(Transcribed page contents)
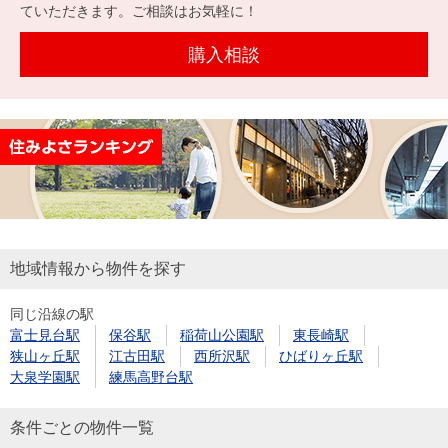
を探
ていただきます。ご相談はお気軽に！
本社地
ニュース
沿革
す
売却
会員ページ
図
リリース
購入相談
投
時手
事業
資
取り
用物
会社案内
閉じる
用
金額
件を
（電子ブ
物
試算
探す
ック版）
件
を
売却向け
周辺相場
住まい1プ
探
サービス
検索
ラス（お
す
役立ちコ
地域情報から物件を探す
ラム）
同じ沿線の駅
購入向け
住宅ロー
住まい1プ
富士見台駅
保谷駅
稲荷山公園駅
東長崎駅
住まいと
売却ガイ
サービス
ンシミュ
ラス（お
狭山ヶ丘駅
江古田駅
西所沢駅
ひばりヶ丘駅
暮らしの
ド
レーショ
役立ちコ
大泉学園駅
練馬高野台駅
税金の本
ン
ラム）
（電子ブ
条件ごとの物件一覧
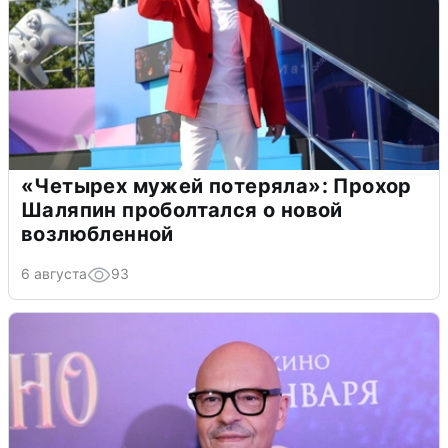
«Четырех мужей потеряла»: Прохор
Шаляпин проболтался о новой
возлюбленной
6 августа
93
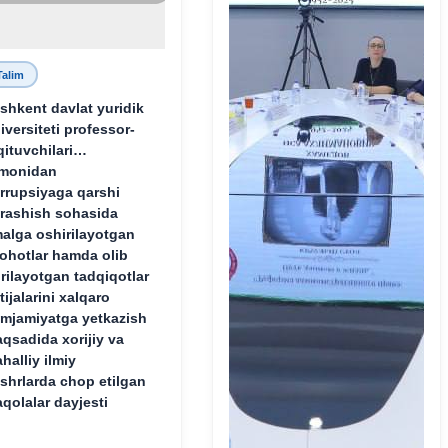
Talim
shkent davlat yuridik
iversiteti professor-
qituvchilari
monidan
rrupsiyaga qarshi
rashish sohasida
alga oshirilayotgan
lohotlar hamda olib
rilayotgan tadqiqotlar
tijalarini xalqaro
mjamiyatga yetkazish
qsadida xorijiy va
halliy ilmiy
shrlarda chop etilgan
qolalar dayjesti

▶ Exercise requirements
Pictures aside, retype the entries above exactly as they are.

▶ Response box
を探
ていただきます。ご相談はお気軽に！
本社地
ニュース
沿革
す
売却
会員ページ
図
リリース
購入相談
投
時手
事業
資
取り
用物
会社案内
閉じる
用
金額
件を
（電子ブ
物
試算
探す
ック版）
件
を
売却向け
周辺相場
住まい1プ
探
サービス
検索
ラス（お
す
役立ちコ
地域情報から物件を探す
ラム）
同じ沿線の駅
購入向け
住宅ロー
住まい1プ
富士見台駅
保谷駅
稲荷山公園駅
東長崎駅
住まいと
売却ガイ
サービス
ンシミュ
ラス（お
狭山ヶ丘駅
江古田駅
西所沢駅
ひばりヶ丘駅
暮らしの
ド
レーショ
役立ちコ
大泉学園駅
練馬高野台駅
税金の本
ン
ラム）
（電子ブ
条件ごとの物件一覧
«Четырех мужей потеряла»: Прохор
Шаляпин проболтался о новой
возлюбленной
6 августа
93
Talim
shkent davlat yuridik
iversiteti professor-
qituvchilari
monidan
rrupsiyaga qarshi
rashish sohasida
alga oshirilayotgan
lohotlar hamda olib
rilayotgan tadqiqotlar
tijalarini xalqaro
mjamiyatga yetkazish
qsadida xorijiy va
halliy ilmiy
shrlarda chop etilgan
qolalar dayjesti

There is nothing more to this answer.